▶ [AVAILABLE DATA]
- Opening Delimiter -

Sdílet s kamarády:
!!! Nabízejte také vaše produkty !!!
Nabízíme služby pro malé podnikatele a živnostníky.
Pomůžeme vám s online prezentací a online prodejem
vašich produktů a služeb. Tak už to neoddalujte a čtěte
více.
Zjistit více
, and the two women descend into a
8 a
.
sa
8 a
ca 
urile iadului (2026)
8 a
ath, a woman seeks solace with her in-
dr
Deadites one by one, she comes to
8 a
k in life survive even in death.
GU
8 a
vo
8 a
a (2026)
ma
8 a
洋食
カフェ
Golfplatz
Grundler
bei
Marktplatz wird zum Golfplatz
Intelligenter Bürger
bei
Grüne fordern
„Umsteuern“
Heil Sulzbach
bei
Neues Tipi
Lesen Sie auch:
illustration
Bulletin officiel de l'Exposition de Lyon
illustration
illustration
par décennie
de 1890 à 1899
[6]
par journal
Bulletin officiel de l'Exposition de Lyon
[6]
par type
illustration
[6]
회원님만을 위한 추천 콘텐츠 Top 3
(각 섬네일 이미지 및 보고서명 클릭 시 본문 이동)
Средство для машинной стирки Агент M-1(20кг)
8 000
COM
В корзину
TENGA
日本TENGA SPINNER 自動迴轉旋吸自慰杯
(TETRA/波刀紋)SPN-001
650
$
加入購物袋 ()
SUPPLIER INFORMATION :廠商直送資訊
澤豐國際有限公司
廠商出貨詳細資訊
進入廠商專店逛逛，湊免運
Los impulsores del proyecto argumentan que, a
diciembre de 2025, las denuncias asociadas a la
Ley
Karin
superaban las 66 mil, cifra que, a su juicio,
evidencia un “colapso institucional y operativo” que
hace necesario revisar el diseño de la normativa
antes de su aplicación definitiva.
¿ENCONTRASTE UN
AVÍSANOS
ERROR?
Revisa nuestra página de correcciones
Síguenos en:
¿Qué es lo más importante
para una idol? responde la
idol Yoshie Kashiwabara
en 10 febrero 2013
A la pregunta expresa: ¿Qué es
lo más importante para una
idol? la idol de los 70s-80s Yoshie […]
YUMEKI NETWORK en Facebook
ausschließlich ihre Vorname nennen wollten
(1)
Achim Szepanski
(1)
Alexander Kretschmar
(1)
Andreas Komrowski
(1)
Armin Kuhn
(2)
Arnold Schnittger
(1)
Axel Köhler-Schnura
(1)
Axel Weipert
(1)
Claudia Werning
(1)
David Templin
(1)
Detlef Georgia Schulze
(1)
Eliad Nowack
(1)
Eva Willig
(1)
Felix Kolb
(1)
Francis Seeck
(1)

- Closing Delimiter -

▶ [REQUEST] Only the lines from the one with "Eliad Nowack" through the last line of the records belong in the answer, each copied exactly.

▶ [EXERCISE SOLUTION]
Eliad Nowack
(1)
Eva Willig
(1)
Felix Kolb
(1)
Francis Seeck
(1)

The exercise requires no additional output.